Huge Database Size and Migration to Multiple Instances?

Dear CryoSPARC developers & admins,

our current CryoSPARC installation has become quite big with ~30 users, ~300 projects, ~30000 jobs and 1.5 TB (!) database size. I am especially worried about the huge size of the database and whether it has potential impacts on performance and stability. Compaction using db.runCommand({compact:…}) did not help, and due to the size, I make only weekly backups of the database. In addition, our master node is also a worker node, which leads sometimes to instabilities when resource-hungry jobs run on the master node.

So, we are currently thinking about:

  1. Buying a new master node with 24 cores, 128 GB RAM and a big SSD for local scratch, which will not be a worker node

  2. Maybe, migration to three new smaller CryoSPARC instances via separate technical user accounts cryosparc1-3, separate starting ports 41000, 42000, 43000, and using the new job detach/attach function

My questions to you are:

  1. Is the current database size of 1.4 TB really a potential problem for performance and stability, or is it simply a huge database?

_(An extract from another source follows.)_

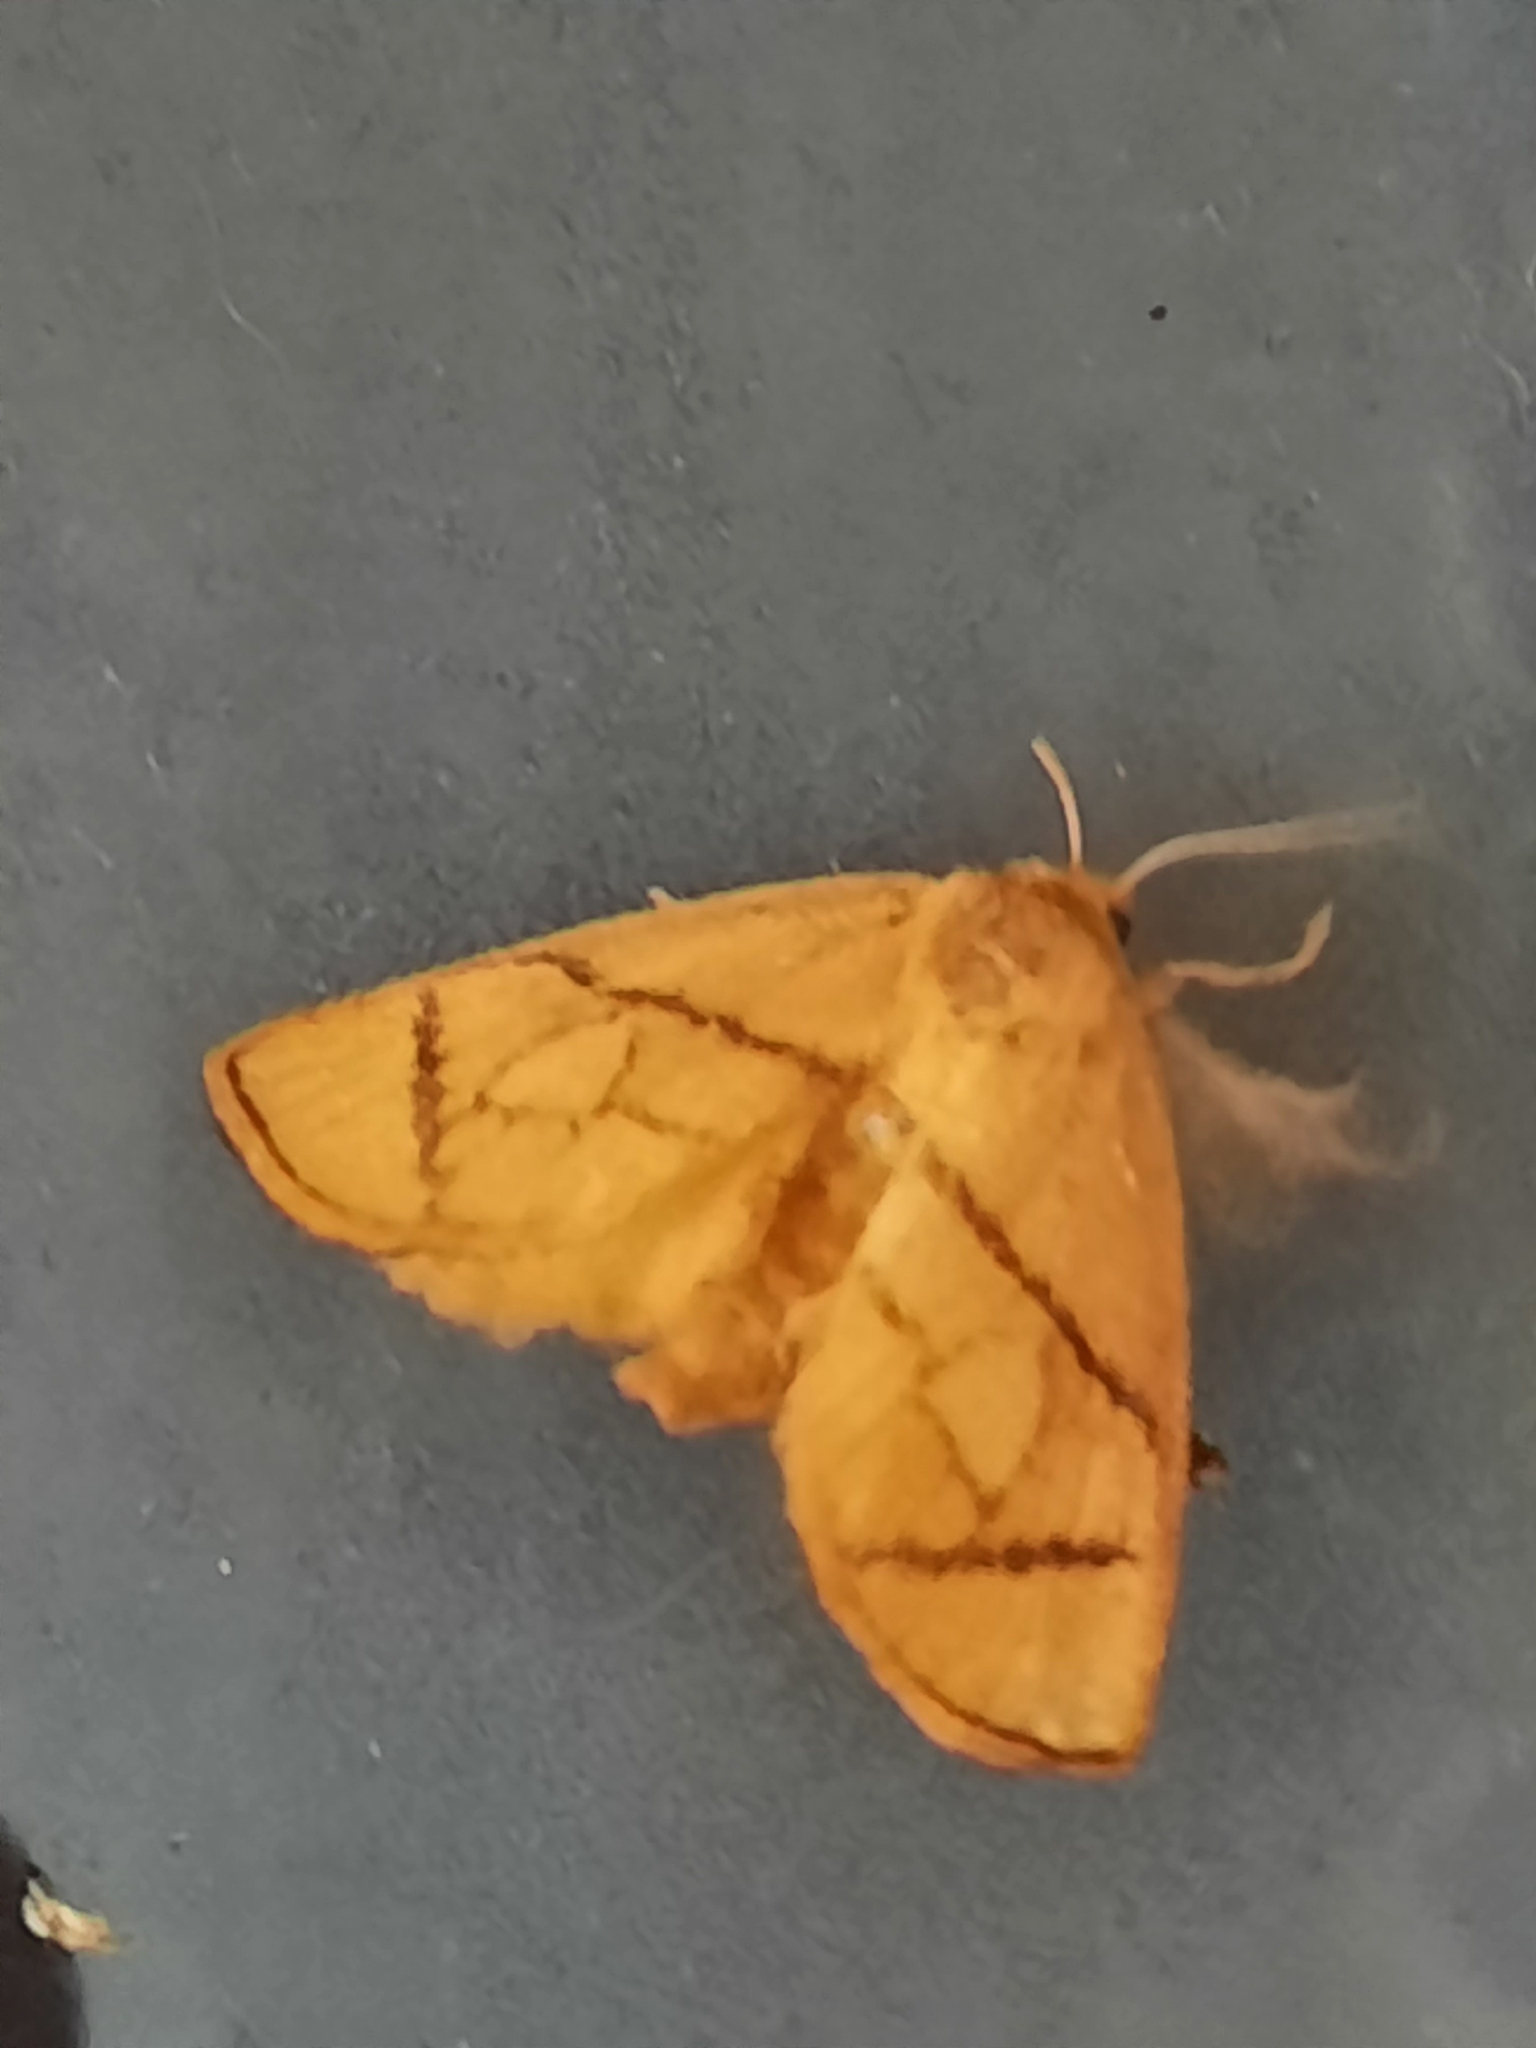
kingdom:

  2. Would splitting of our big CryoSPARC instance into three smaller ones really make sense or would it be just more work and would be more complicated with no expected benefit in performance and stability?

  3. Are the specs for the master node reasonable or too high?

I am looking forward to your answers!

Best regards,

Dirk

Thanks for your post @dirk.

A dedicated master node is a good idea. Your experience with the current user base and hardware should be a good guide of how much RAM and CPU resources you need, as long as you allow some room for growth. What would be the use case for the

?

has already been answered by yourself:

Splitting up your instance is a plausible approach, particularly if you pick good criteria along which to split the instance. Some ideas:

  1. People who need to share projects need to have CryoSPARC logins on the same instance.
  2. Instance could be split based on project lifecycle:
  3. Older, inactive projects could be hosted on a dedicated “legacy” instance that does not have any attached workers. Such projects could be in archived state. Such a “legacy” instance’s database would have be backed up after all relevant inactive projects have been added, but due to the immutability of the projects additional database backups would not be needed. A large database on such a “legacy” instance would therefore reduce the administrative burden, compared to a large database on an “active” instance (below).
  4. An “active” instance’s database would be backed up frequently. The “active” instance would be kept small and agile by:
    * detachment of inactive projects, their removal from the database and, possibly, transfer of the detached project directory to a “legacy” instance.
    • database compaction after some data have been removed from the database
    • application of the data cleanup tool to active projects. Careful:
      1. Do not blindly accept the tool’s default settings
      2. Understand the difference between final and completed jobs
  5. One could combine criteria for splitting a large instance.
  6. Create and manage multiple CryoSPARC instances efficiently. For a discussions on what works and what doesn’t, see, for example
2 Likes

Dear Wolfram,

many thanks for your reply and very helpful suggestions on how to setup multiple instances!

Data management and cleanup have really improved since version 4 - I will look at these guides more deeply.

However, I still have two questions:

Since I don’t have an overview of all jobs that may run on the master node, I wanted to be prepared if any such job would need a local scratch disk. Does your reply mean, that a local SSD for scratch is not needed on the master node?

Well, I know, that backups of the huge database are huge, too. However, my important question was, whether such a huge database has potential problems with performance and stability?

Best regards,

Dirk

It does. Job types that are restricted to running on the master host do not currently use particle caching.
I cannot rule out the possibility of potential

That said, our team expects that a 1.4 TB database can run with reasonable performance and stability, if one could strictly separate stability from resilience against “unfortunate” events. The size of the backup per se is not the only concern. A potentially bigger concern is that either the duration of the backup operation or the size of each backup may prevent frequent backups, which in turn may increase the disruption should an “unfortunate” event occur a long time after the latest backup.